- _SELECTED EXCERPT_
^^^^

Friday, May 09, 2014

Sea of Japan to Biwa...revisted.





Before walking the Hōkuriku-dō last December, I spent a fair amount of time deciding which of the two routes to take to the east shore of Lake Biwa.  What bothered me was that neither of those routes connected with the Nishi Ōmi-ji on the western side.  There was a road by that name, but I knew that it wasn't the real thing.  In Japan there are plenty of highways that take the monicker of an older route which traditionally lay close by, but not necessarily directly beneath.  I found what I thought was the most likely course, and decided that I'd walk that.  

Then one day, I came across a different map which showed the true route I'd been seeking.  The road didn't branch off the Hōkuriku-dō at all, but started its southbound journey from the western outskirts of Tsuruga city.  And rather than follow the broad river valleys, it snaked its way into the mountains, before rushing headlong toward Japan's largest lake.  

And so it was that I once again found myself on the first train bound for Tsuruga.  What is it about towns on the Sea of Japan that makes them look so tired? It took me a good hour to actually walk out of the city and into the rice fields that were in an earlier point in their planting cycle than those I'd been walking through earlier in the week.  

There wasn't a single trace that this had once been an old road.  Rather, it was busy with farm vehicles, with absurdly wide sidewalks, despite the dearth of bicycles out here.  I looked at the parallel roads to the right and to the left, but those too were lined with newer houses, lacking the usual wonderful line-up of old Edo period structures.

^^^^

- _RECORD EXTRACTS_
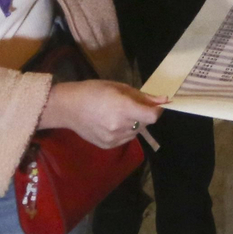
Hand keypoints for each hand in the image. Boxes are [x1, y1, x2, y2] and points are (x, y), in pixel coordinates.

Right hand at [38, 80, 166, 148]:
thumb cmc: (94, 91)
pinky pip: (125, 139)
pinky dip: (124, 131)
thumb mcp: (120, 87)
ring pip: (136, 132)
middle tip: (130, 105)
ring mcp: (113, 138)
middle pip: (144, 123)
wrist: (68, 107)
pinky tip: (111, 122)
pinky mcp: (108, 145)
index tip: (155, 104)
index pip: (152, 116)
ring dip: (134, 123)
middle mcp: (120, 126)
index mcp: (123, 109)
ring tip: (118, 114)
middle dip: (143, 114)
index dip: (157, 110)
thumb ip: (143, 96)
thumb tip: (164, 100)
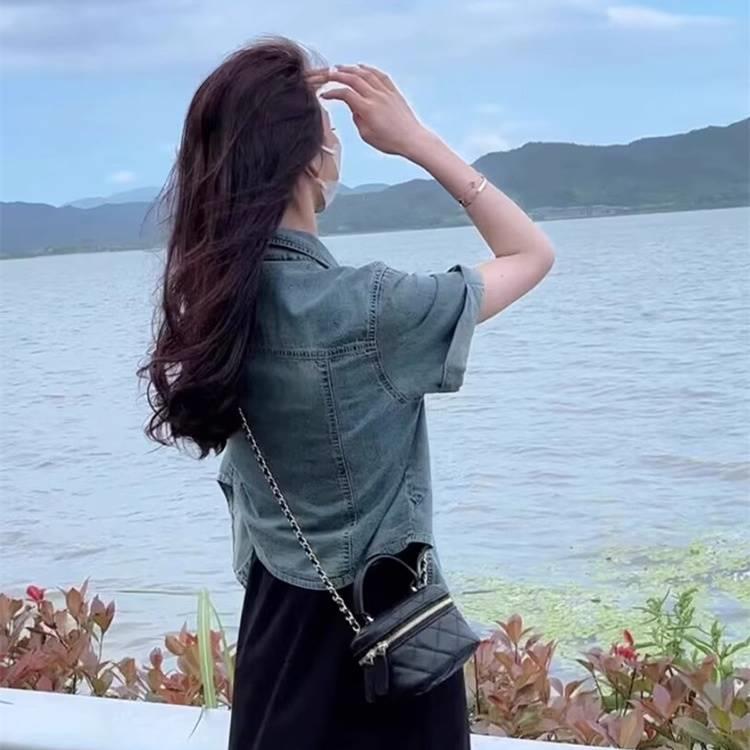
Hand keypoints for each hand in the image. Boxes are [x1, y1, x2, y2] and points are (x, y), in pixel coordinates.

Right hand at [308, 65, 430, 159]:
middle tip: (328, 74)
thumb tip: (353, 108)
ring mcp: (386, 92)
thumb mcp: (366, 135)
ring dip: (351, 69)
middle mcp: (376, 97)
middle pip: (353, 79)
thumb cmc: (390, 141)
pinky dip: (369, 69)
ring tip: (341, 68)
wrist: (412, 139)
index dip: (332, 93)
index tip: (324, 95)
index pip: (345, 94)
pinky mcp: (394, 92)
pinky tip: (362, 67)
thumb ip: (357, 119)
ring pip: (366, 73)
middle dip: (338, 74)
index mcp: (367, 109)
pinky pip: (380, 75)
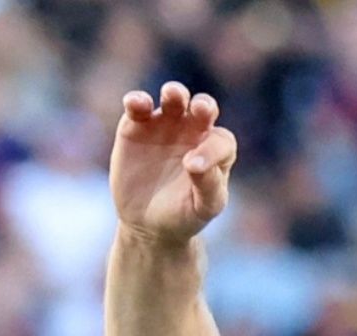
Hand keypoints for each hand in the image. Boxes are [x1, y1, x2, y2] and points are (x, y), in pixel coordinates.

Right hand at [111, 81, 236, 244]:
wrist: (150, 223)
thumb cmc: (185, 214)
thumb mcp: (203, 207)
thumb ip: (207, 185)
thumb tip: (194, 163)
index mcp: (217, 151)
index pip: (221, 142)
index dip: (211, 150)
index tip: (192, 167)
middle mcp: (194, 132)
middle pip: (204, 108)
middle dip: (203, 105)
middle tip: (200, 108)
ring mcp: (165, 126)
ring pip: (173, 99)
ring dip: (174, 93)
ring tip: (171, 95)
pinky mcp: (136, 126)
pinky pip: (138, 107)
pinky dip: (137, 101)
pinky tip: (135, 103)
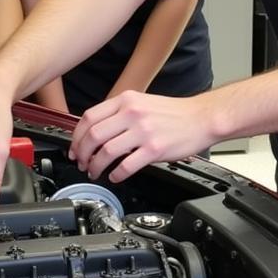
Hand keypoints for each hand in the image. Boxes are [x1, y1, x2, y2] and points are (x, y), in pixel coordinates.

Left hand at [70, 90, 212, 181]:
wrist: (202, 118)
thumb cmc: (175, 113)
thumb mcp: (143, 103)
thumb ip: (120, 113)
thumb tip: (97, 131)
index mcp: (127, 100)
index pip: (90, 117)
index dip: (77, 136)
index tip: (75, 147)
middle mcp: (133, 113)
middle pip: (94, 135)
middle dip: (82, 153)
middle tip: (82, 163)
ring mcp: (144, 131)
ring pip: (106, 151)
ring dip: (95, 166)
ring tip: (96, 172)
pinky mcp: (155, 149)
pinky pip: (126, 165)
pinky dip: (116, 175)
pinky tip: (116, 177)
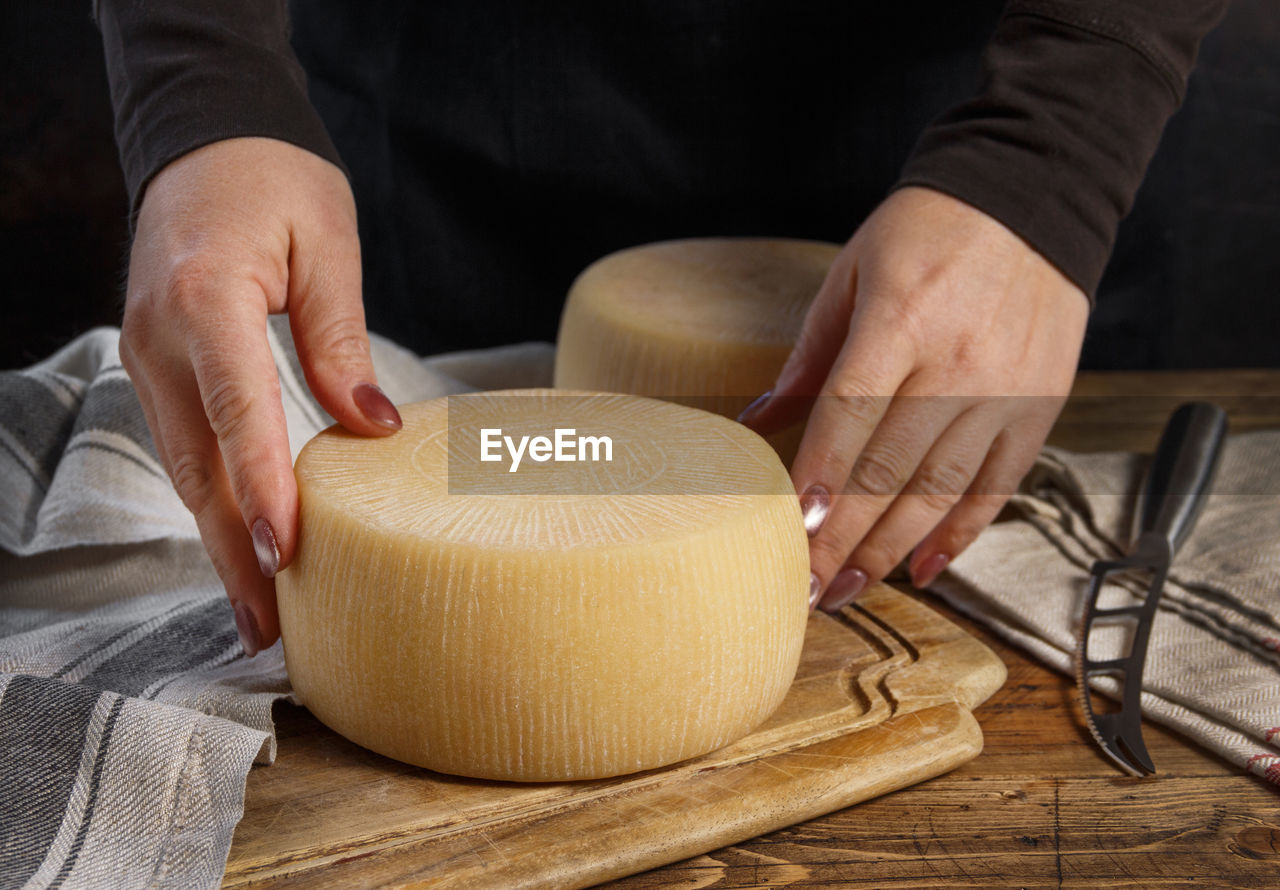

^^^^

- _EXERCISE DESCRIPTION_
Write out, word for word, the passage of the walk from the Sea of Japan to Lake Biwa above, from "Sea of Japan to" up to and including "I'd walk that.".

- _WRITTEN RESPONSE_
Sea of Japan to Biwa...revisted.





Before walking the Hōkuriku-dō last December, I spent a fair amount of time deciding which of the two routes to take to the east shore of Lake Biwa.  What bothered me was that neither of those routes connected with the Nishi Ōmi-ji on the western side.  There was a road by that name, but I knew that it wasn't the real thing.  In Japan there are plenty of highways that take the monicker of an older route which traditionally lay close by, but not necessarily directly beneath.  I found what I thought was the most likely course, and decided that I'd walk that.